INPUT MATERIAL section start
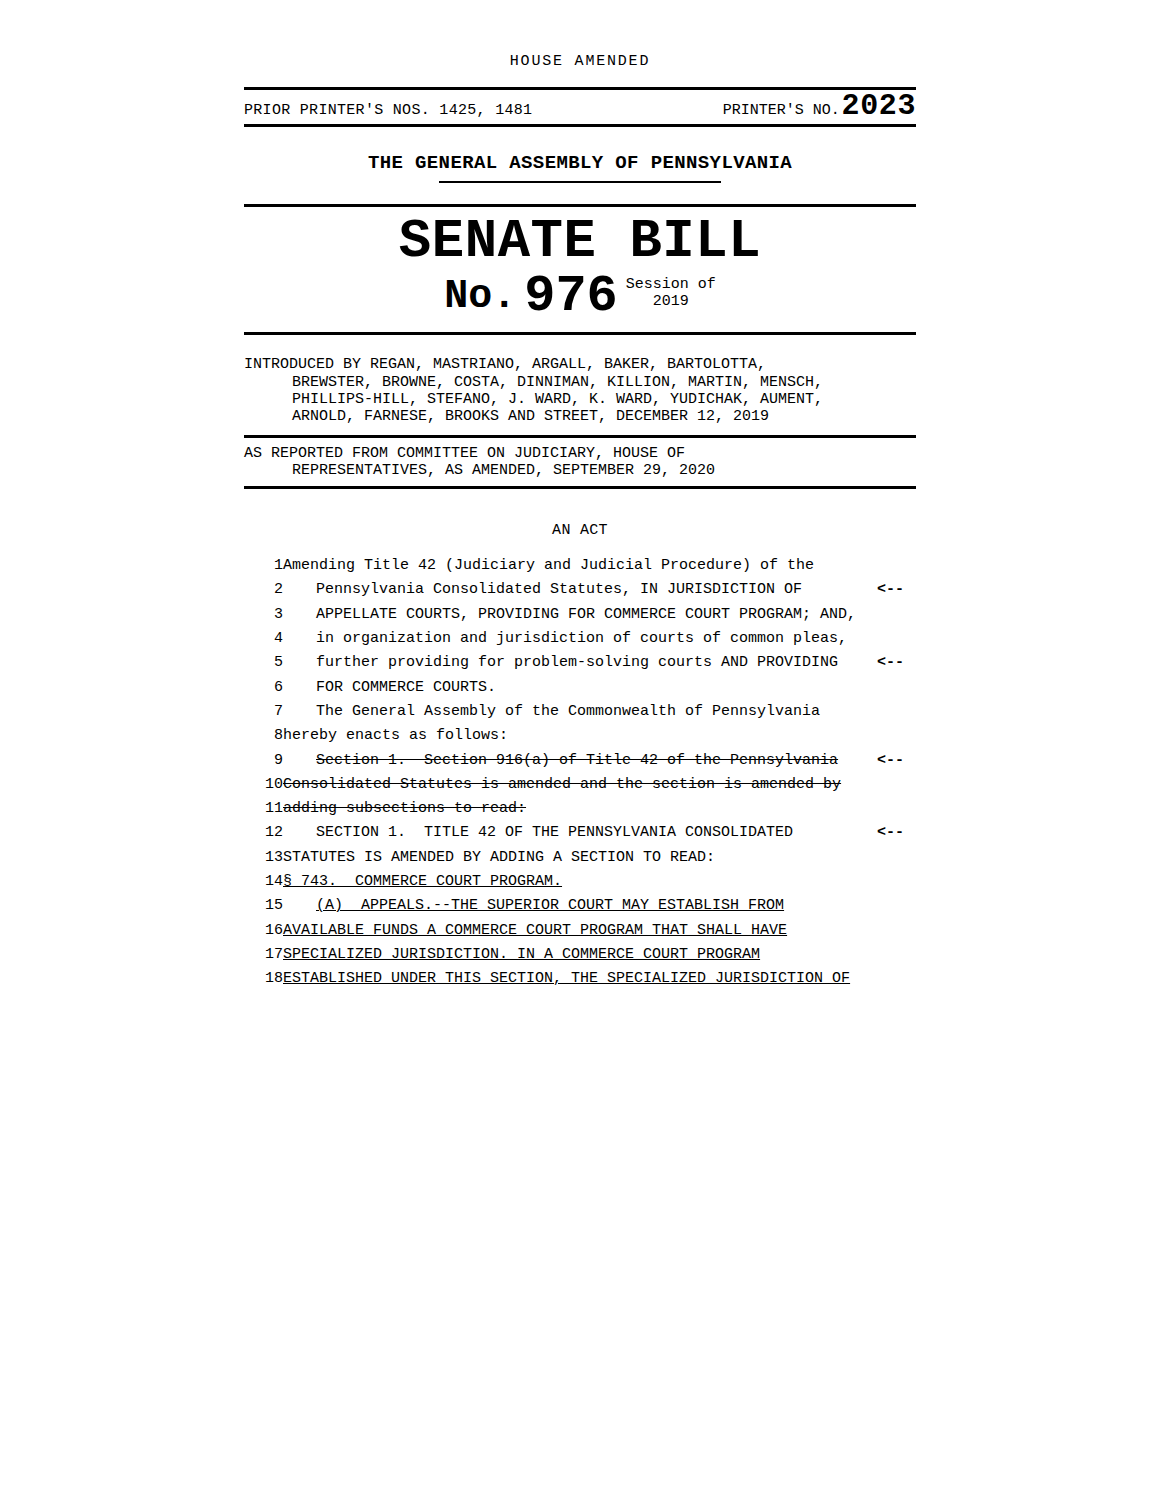HOUSE AMENDED
PRIOR PRINTER'S NOS. 1425, 1481
PRINTER'S NO. 2023
THE GENERAL ASSEMBLY OF PENNSYLVANIA
SENATE BILL
No. 976 Session of
2019
INTRODUCED BY REGAN, MASTRIANO, ARGALL, BAKER, BARTOLOTTA,
BREWSTER, BROWNE, COSTA, DINNIMAN, KILLION, MARTIN, MENSCH,
PHILLIPS-HILL, STEFANO, J. WARD, K. WARD, YUDICHAK, AUMENT,
ARNOLD, FARNESE, BROOKS AND STREET, DECEMBER 12, 2019
AS REPORTED FROM COMMITTEE ON JUDICIARY, HOUSE OF
REPRESENTATIVES, AS AMENDED, SEPTEMBER 29, 2020
AN ACT
| 1 | Amending Title 42 (Judiciary and Judicial Procedure) of the | |
| 2 | Pennsylvania Consolidated Statutes, IN JURISDICTION OF | <-- |
| 3 | APPELLATE COURTS, PROVIDING FOR COMMERCE COURT PROGRAM; AND, | |
| 4 | in organization and jurisdiction of courts of common pleas, | |
| 5 | further providing for problem-solving courts AND PROVIDING | <-- |
| 6 | FOR COMMERCE COURTS. | |
| 7 | The General Assembly of the Commonwealth of Pennsylvania | |
| 8 | hereby enacts as follows: | |
| 9 | Section 1. Section 916(a) of Title 42 of the Pennsylvania | <-- |
| 10 | Consolidated Statutes is amended and the section is amended by | |
| 11 | adding subsections to read: | |
| 12 | SECTION 1. TITLE 42 OF THE PENNSYLVANIA CONSOLIDATED | <-- |
| 13 | STATUTES IS AMENDED BY ADDING A SECTION TO READ: | |
| 14 | § 743. COMMERCE COURT PROGRAM. | |
| 15 | (A) APPEALS.--THE SUPERIOR COURT MAY ESTABLISH FROM | |
| 16 | AVAILABLE FUNDS A COMMERCE COURT PROGRAM THAT SHALL HAVE | |
| 17 | SPECIALIZED JURISDICTION. IN A COMMERCE COURT PROGRAM | |
| 18 | ESTABLISHED UNDER THIS SECTION, THE SPECIALIZED JURISDICTION OF | |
INPUT MATERIAL section end
WORK ORDER: Please give all of the material again, exactly, without the images.

TASK RESULT:
HOUSE AMENDED
PRIOR PRINTER'S NOS. 1425, 1481
PRINTER'S NO. 2023
THE GENERAL ASSEMBLY OF PENNSYLVANIA
SENATE BILL
No. 976 Session of
2019
INTRODUCED BY REGAN, MASTRIANO, ARGALL, BAKER, BARTOLOTTA,
BREWSTER, BROWNE, COSTA, DINNIMAN, KILLION, MARTIN, MENSCH,
PHILLIPS-HILL, STEFANO, J. WARD, K. WARD, YUDICHAK, AUMENT,
ARNOLD, FARNESE, BROOKS AND STREET, DECEMBER 12, 2019
AS REPORTED FROM COMMITTEE ON JUDICIARY, HOUSE OF
REPRESENTATIVES, AS AMENDED, SEPTEMBER 29, 2020
AN ACT
| 1 | Amending Title 42 (Judiciary and Judicial Procedure) of the | |
| 2 | Pennsylvania Consolidated Statutes, IN JURISDICTION OF | <-- |
| 3 | APPELLATE COURTS, PROVIDING FOR COMMERCE COURT PROGRAM; AND, | |
| 4 | in organization and jurisdiction of courts of common pleas, | |
| 5 | further providing for problem-solving courts AND PROVIDING | <-- |
| 6 | FOR COMMERCE COURTS. | |
| 7 | The General Assembly of the Commonwealth of Pennsylvania | |
| 8 | hereby enacts as follows: | |
| 9 | Section 1. Section 916(a) of Title 42 of the Pennsylvania | <-- |
| 10 | Consolidated Statutes is amended and the section is amended by | |
| 11 | adding subsections to read: | |
| 12 | SECTION 1. TITLE 42 OF THE PENNSYLVANIA CONSOLIDATED | <-- |
| 13 | STATUTES IS AMENDED BY ADDING A SECTION TO READ: | |
| 14 | § 743. COMMERCE COURT PROGRAM. | |
| 15 | (A) APPEALS.--THE SUPERIOR COURT MAY ESTABLISH FROM | |
| 16 | AVAILABLE FUNDS A COMMERCE COURT PROGRAM THAT SHALL HAVE | |
| 17 | SPECIALIZED JURISDICTION. IN A COMMERCE COURT PROGRAM | |
| 18 | ESTABLISHED UNDER THIS SECTION, THE SPECIALIZED JURISDICTION OF | |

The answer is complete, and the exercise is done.